- **Work instruction**
Render the lines from the line with "drive in square" through the line with "If you are creating", both included, as a Markdown table with the columns Row and Line text, leaving out blank lines.

- **Provided records**
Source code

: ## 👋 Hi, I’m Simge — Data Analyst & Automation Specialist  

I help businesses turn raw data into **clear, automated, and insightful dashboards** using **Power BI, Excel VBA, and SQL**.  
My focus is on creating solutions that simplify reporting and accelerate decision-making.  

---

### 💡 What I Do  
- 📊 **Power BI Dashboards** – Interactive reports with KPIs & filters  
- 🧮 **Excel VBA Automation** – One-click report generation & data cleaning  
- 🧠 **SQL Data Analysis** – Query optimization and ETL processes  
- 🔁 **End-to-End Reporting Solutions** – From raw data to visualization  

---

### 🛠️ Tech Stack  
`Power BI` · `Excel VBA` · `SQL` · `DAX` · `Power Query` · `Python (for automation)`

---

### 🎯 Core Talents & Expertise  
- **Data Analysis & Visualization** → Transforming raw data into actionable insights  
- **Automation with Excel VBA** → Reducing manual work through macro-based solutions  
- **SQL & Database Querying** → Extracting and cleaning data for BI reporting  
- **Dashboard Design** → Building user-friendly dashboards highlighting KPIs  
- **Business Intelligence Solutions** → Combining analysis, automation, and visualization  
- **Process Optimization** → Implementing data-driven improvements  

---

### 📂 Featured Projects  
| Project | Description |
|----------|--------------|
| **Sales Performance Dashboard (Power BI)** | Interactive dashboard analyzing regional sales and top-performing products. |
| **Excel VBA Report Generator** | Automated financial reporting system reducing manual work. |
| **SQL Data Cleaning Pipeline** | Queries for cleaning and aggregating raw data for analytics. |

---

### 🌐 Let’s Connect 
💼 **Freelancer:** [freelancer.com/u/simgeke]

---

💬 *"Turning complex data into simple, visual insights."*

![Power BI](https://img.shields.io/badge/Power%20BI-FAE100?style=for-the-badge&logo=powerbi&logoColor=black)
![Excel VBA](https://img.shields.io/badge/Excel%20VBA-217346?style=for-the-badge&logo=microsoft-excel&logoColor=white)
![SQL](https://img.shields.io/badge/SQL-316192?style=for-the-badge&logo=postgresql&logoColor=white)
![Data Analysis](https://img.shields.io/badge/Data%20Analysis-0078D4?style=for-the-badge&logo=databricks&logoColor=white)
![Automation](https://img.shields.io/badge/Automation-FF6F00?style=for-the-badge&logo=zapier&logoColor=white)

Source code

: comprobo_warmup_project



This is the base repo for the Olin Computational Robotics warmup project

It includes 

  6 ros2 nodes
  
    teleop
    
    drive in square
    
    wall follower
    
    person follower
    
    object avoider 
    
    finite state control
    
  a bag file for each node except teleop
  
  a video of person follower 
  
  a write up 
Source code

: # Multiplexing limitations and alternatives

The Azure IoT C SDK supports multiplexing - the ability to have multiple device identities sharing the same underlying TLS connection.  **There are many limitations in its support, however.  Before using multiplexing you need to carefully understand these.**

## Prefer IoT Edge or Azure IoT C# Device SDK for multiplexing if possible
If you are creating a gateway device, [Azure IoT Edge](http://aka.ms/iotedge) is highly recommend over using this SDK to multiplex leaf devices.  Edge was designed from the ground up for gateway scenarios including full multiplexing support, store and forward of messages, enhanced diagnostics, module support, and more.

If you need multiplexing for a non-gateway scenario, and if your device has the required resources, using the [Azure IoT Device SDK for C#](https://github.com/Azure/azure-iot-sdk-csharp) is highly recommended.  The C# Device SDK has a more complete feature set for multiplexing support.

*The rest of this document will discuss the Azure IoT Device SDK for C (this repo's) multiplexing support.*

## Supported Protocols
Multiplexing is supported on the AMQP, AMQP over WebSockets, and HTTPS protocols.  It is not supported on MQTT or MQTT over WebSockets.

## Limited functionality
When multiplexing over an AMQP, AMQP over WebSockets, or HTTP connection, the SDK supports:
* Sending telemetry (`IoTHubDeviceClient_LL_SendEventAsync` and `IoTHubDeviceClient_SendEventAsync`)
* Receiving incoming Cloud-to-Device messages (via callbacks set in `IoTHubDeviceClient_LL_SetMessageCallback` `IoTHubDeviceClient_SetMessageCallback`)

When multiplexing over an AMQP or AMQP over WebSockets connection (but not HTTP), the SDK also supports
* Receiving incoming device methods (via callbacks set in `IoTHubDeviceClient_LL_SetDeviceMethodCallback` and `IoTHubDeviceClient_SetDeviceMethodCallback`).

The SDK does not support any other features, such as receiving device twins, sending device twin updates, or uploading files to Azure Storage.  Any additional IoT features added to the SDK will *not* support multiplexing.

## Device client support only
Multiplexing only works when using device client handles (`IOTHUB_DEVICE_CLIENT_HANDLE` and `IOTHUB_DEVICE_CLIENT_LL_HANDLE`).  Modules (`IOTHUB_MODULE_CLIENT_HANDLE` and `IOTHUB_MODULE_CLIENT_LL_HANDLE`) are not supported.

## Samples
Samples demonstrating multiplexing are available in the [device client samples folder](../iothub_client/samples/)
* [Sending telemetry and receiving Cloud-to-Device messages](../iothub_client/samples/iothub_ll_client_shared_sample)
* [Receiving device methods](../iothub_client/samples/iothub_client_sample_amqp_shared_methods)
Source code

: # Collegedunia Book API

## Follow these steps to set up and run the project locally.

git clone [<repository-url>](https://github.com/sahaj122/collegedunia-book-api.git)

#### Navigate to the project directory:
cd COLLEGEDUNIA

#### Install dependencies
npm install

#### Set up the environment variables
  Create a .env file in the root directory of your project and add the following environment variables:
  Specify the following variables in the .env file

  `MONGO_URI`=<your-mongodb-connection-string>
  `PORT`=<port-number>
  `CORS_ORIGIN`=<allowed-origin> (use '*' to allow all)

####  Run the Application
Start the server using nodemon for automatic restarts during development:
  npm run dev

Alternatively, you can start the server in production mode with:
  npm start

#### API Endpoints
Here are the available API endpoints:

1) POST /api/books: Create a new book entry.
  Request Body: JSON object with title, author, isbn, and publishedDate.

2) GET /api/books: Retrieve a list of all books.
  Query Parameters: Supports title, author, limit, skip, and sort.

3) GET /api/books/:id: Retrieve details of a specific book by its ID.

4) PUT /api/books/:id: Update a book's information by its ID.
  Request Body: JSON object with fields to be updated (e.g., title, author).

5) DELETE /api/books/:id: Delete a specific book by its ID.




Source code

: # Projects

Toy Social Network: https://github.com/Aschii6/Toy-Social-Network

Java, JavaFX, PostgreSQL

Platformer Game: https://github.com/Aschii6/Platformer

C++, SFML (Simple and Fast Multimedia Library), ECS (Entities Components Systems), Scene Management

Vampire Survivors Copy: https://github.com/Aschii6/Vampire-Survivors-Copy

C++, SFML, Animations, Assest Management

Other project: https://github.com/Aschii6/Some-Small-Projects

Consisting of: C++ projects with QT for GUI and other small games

- **Task solution**
| Row | Line text |
|---|---|
| 1 |     drive in square |
| 2 |     wall follower |
| 3 |     person follower |
| 4 |     object avoider  |
| 5 |     finite state control |
| 6 |   a bag file for each node except teleop |
| 7 |   a video of person follower  |
| 8 |   a write up  |
| 9 | Source code |
| 10 | : # Multiplexing limitations and alternatives |
| 11 | The Azure IoT C SDK supports multiplexing - the ability to have multiple device identities sharing the same underlying TLS connection.  **There are many limitations in its support, however.  Before using multiplexing you need to carefully understand these.** |
| 12 | ## Prefer IoT Edge or Azure IoT C# Device SDK for multiplexing if possible |
| 13 | If you are creating a gateway device, [Azure IoT Edge](http://aka.ms/iotedge) is highly recommend over using this SDK to multiplex leaf devices.  Edge was designed from the ground up for gateway scenarios including full multiplexing support, store and forward of messages, enhanced diagnostics, module support, and more. |